I know that Heavenly Father loves the primary children all around the world. They are the future. They have so much to give. They need to be strong to survive in the world around them. He knows who they are. He wants them to succeed. I feel honored to have had a small part in that.

I also felt relief - I will have to admit. Relief to not have to worry about Primary while trying to pack up to move internationally. I was supposed to do sharing time this week - so glad I don't have to figure out how to fit that in. Maybe I will have a Sunday without a headache to take home with me...LOL!

I ventured into Relief Society (the womens organization of our Church) for just a little bit. I felt a bit out of place among all those women. I haven't been to Relief Society consistently since Cooper was born - young womens and then primary took me away. I found myself having a hard time paying attention. Not because the lesson wasn't good. There were no pictures to color. No one who needed to go to the toilet. No music with actions - I needed to stand up singing while jumping on one foot and turning in circles. I think that my attention span needs to increase. Apparently I have lost some of it. How long does it take to build it back up?

We will see how it goes this Sunday when I don't have to go down to the dungeon. Will I feel relief or will I feel sad when I don't have to go up and down those stairs over and over again. I will miss Primary. I am sure I will have a stint there again sometime. Hopefully not too soon - apparently I need some time to build back up my attention span. It is dreadfully lacking at the moment.

3 comments:

Deb said...

Those Primary kids were lucky to have you! I have the same attention span problem during Relief Society.
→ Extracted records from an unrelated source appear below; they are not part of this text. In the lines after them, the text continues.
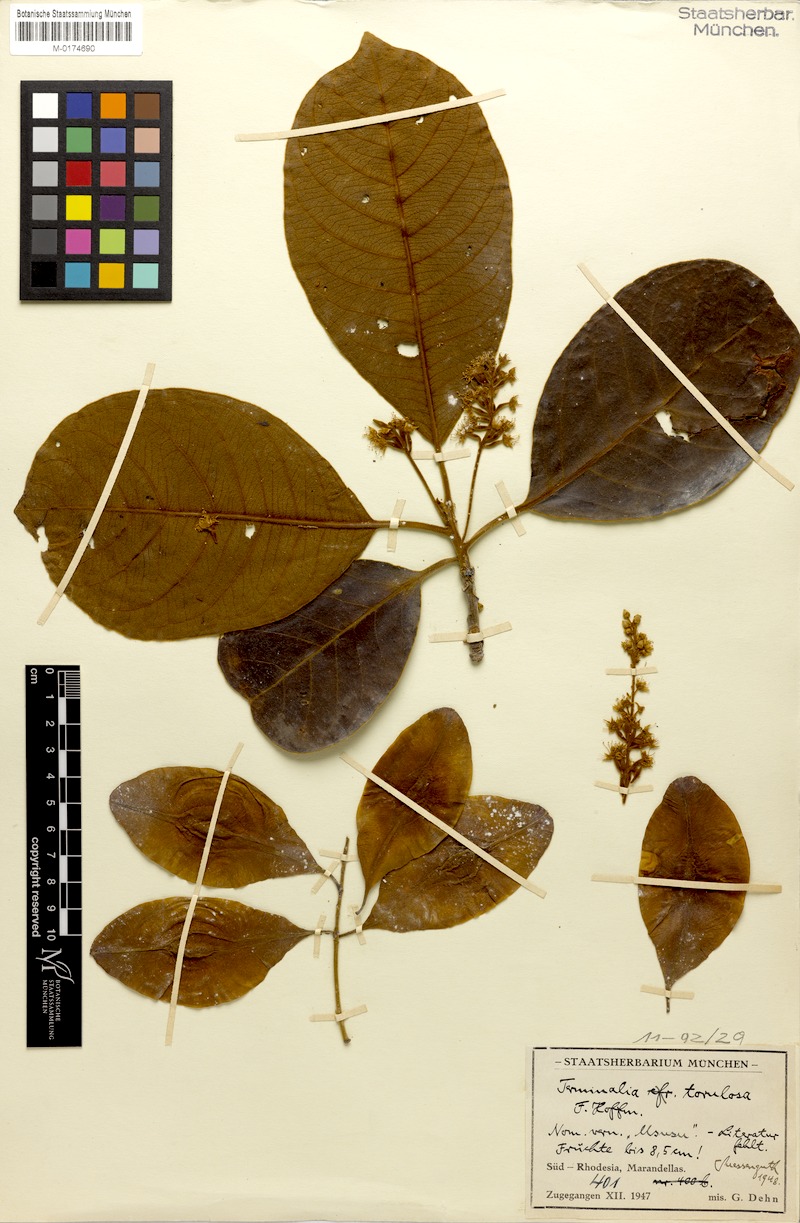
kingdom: Plantae
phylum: Tracheophyta
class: Magnoliopsida
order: Myrtales
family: Combretaceae
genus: Terminalia
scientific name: Terminalia mollis
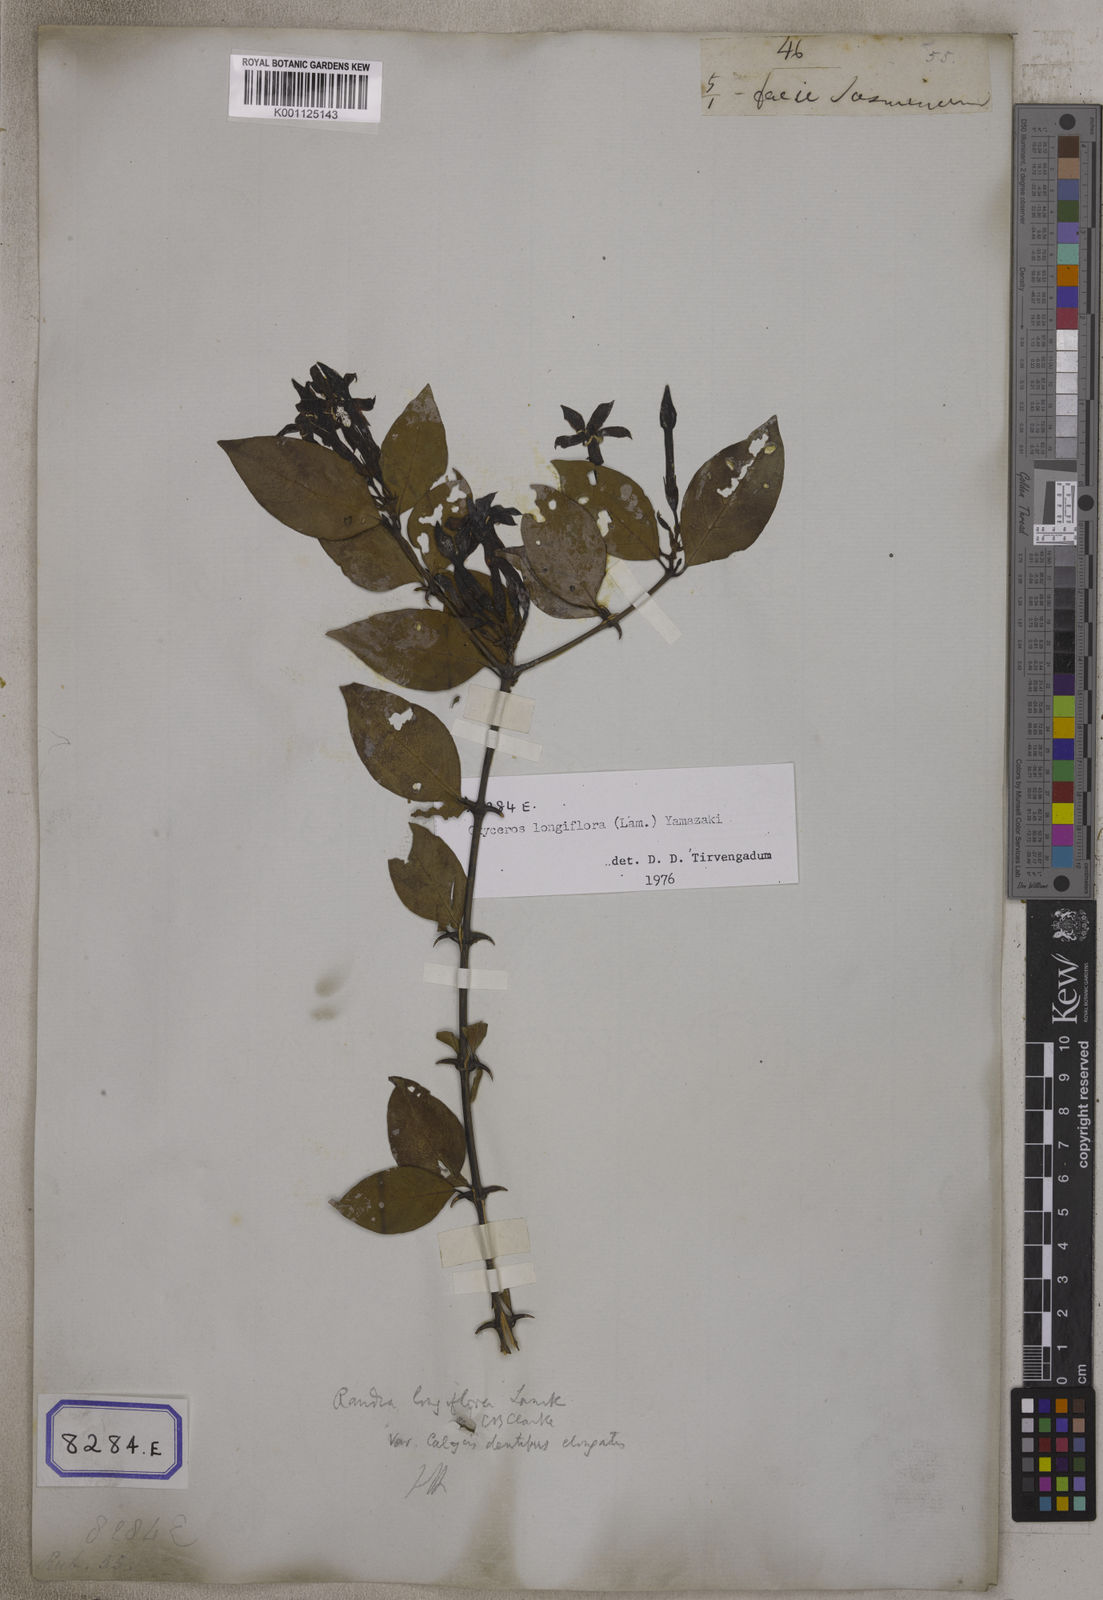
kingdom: Plantae
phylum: Tracheophyta
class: Magnoliopsida
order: Gentianales
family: Rubiaceae
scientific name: Rubiaceae
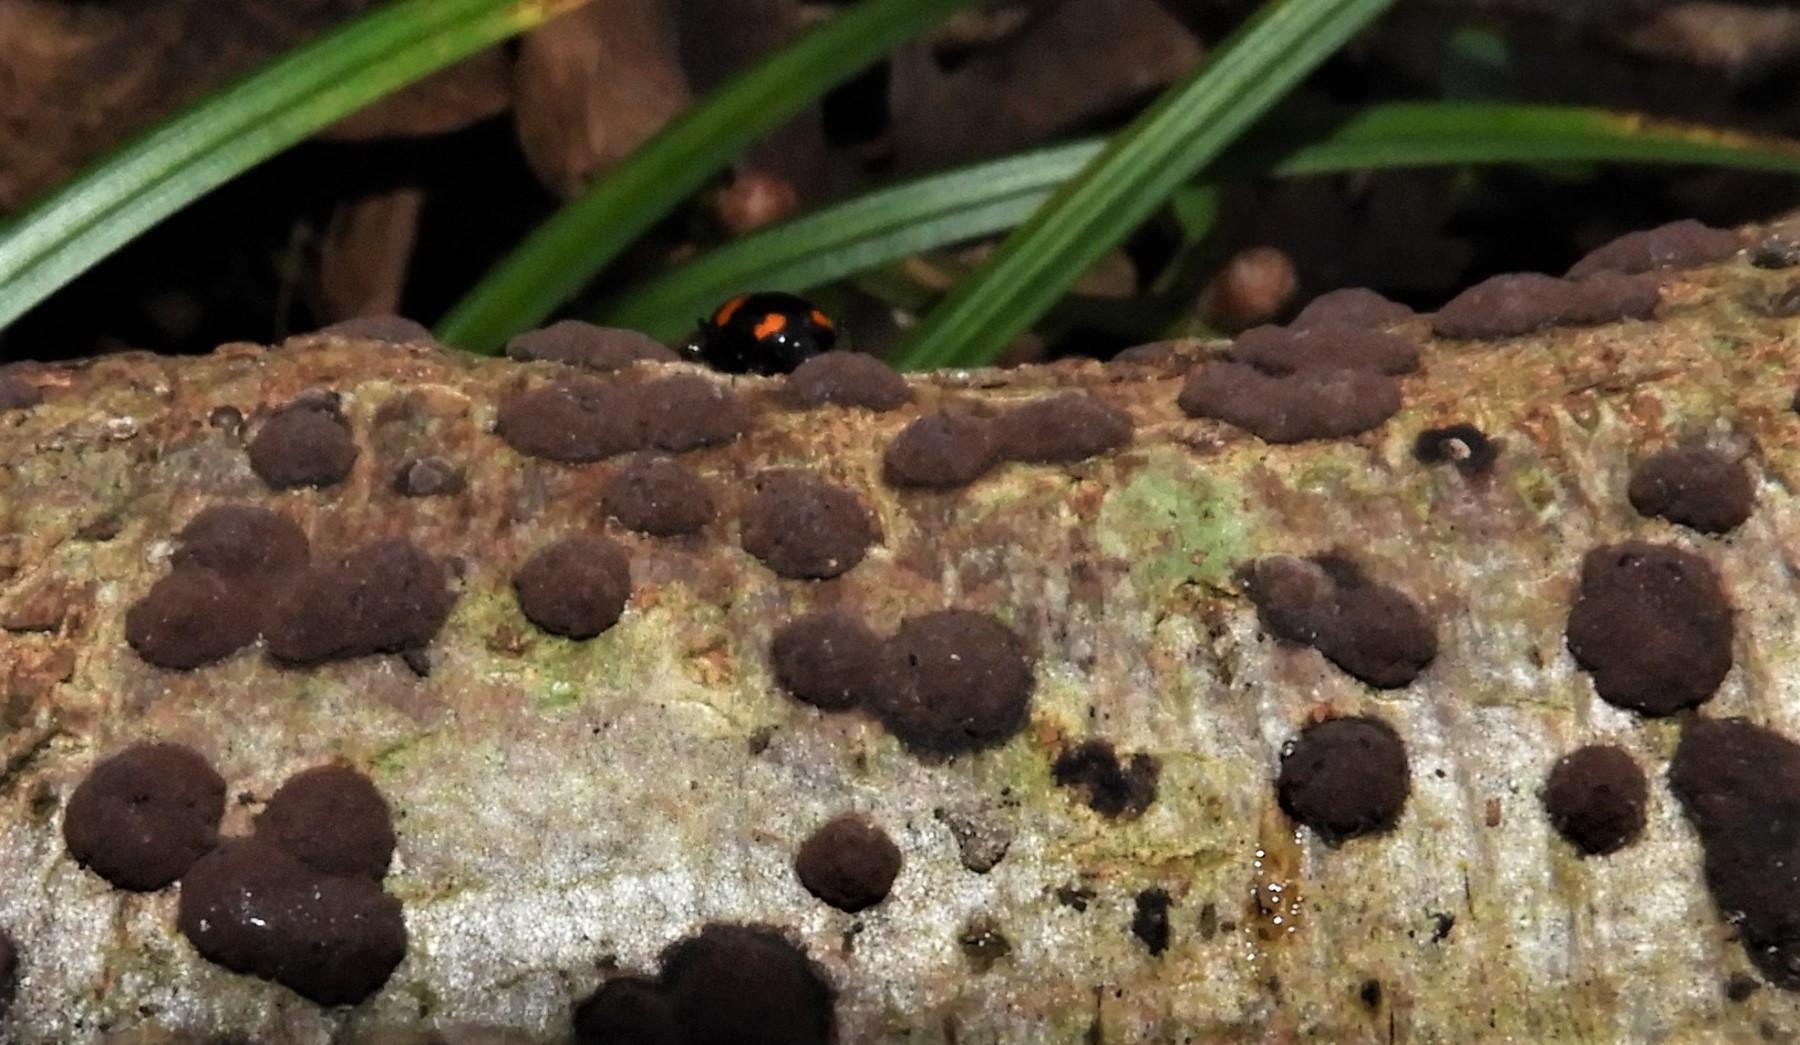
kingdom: Fungi
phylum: Ascomycota
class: Sordariomycetes
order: Xylariales
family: Hypoxylaceae
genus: Hypoxylon
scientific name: Hypoxylon fuscum
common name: kegleformet kulbær
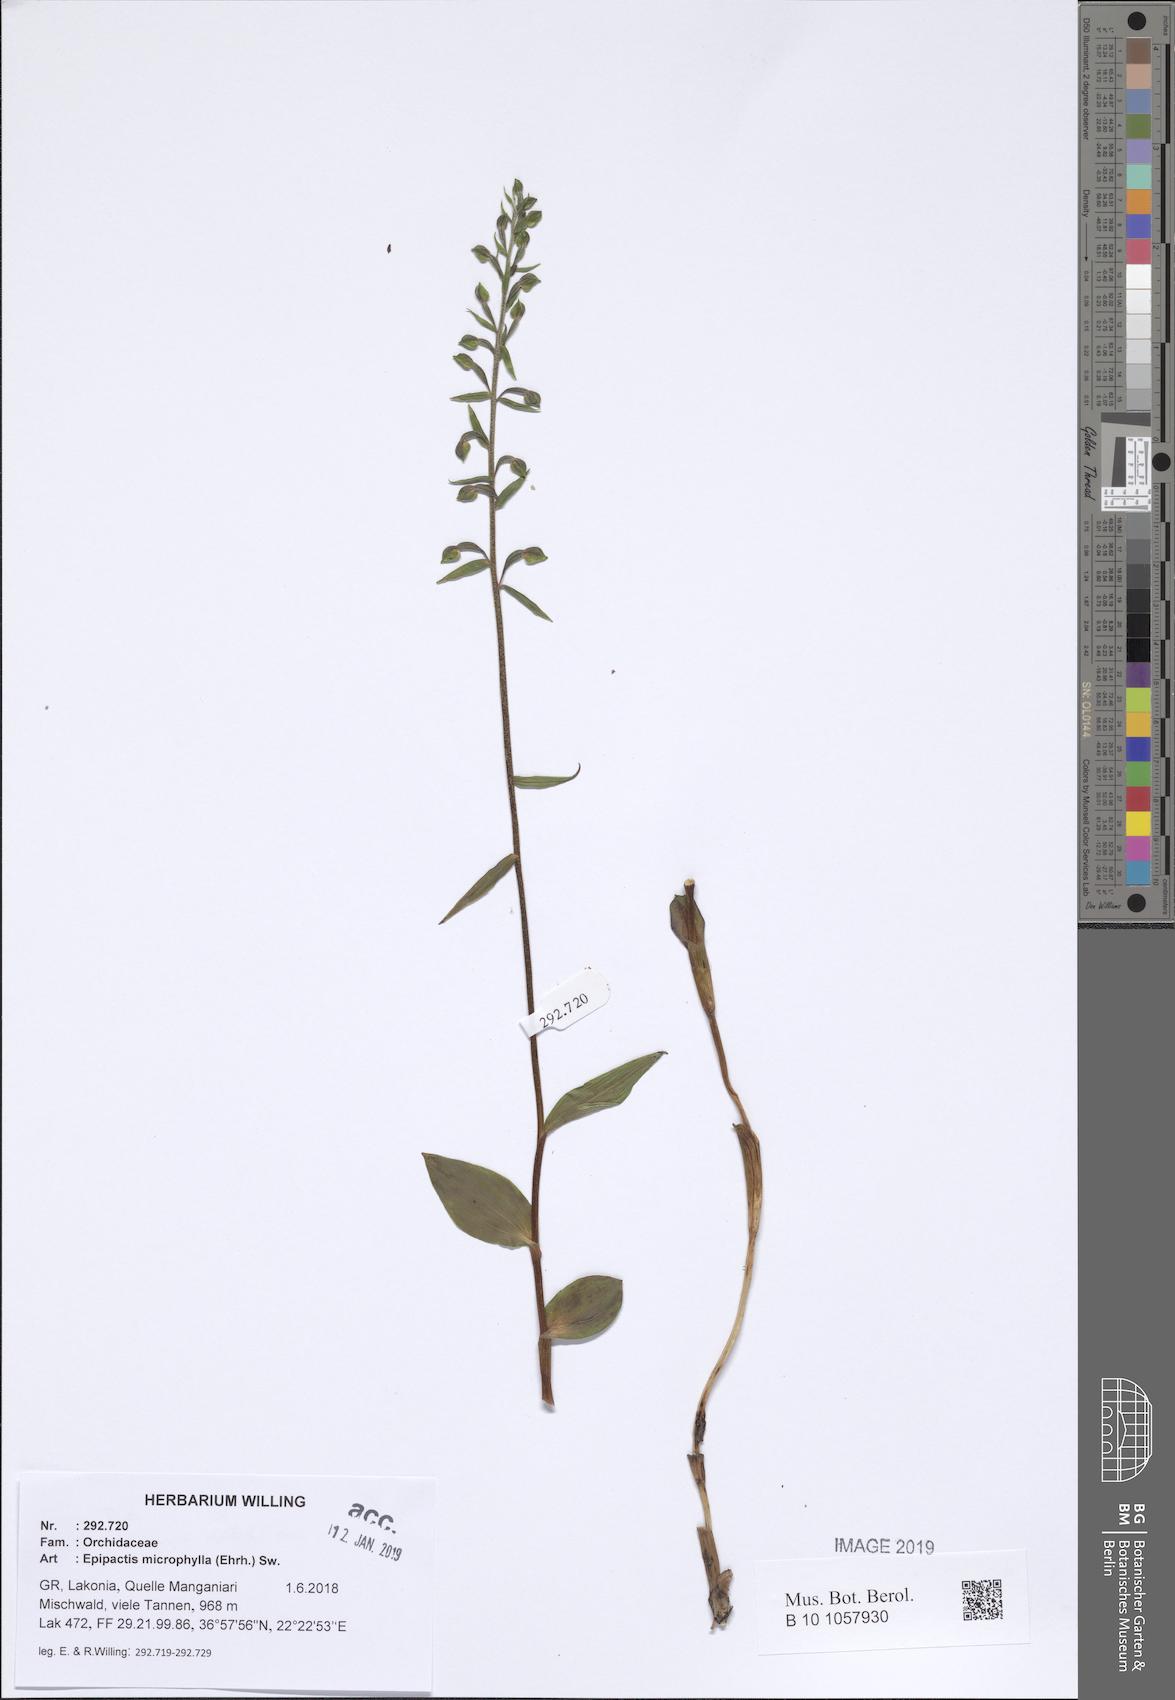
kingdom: Plantae
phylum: Tracheophyta
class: Liliopsida
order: Asparagales
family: Orchidaceae
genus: Epipactis
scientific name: Epipactis microphylla
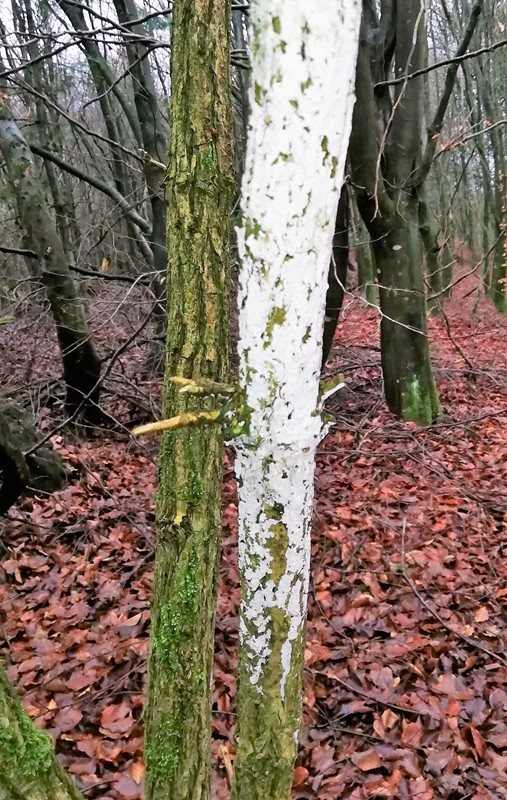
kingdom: Fungi
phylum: Basidiomycota
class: Agaricomycetes
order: Corticiales
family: Corticiaceae
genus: Lyomyces
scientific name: Lyomyces sambuci
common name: almindelig hyldehinde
I guess that's what happens when you have kids that don't let you listen to the lesson, then callings that pull you other places.

Krista S said...

I totally get what you're saying about going back to RS. I know it will be that way for me too if/when I get to go!! I've gone from primary to YW's and haven't been in a RS lesson for like 4 years. I'm sure it will feel normal soon!!

Brandon and Julie said...

You were great in primary I know it, you do your best no matter what. I don't have an attention span for RS anymore, Claire took that from me and now that she is in nursery I dont' know what to do with myself. I feel like I need to be reading a story coloring a picture or something else. Paying attention to the lesson seems too much after not hearing a lot of it for so long.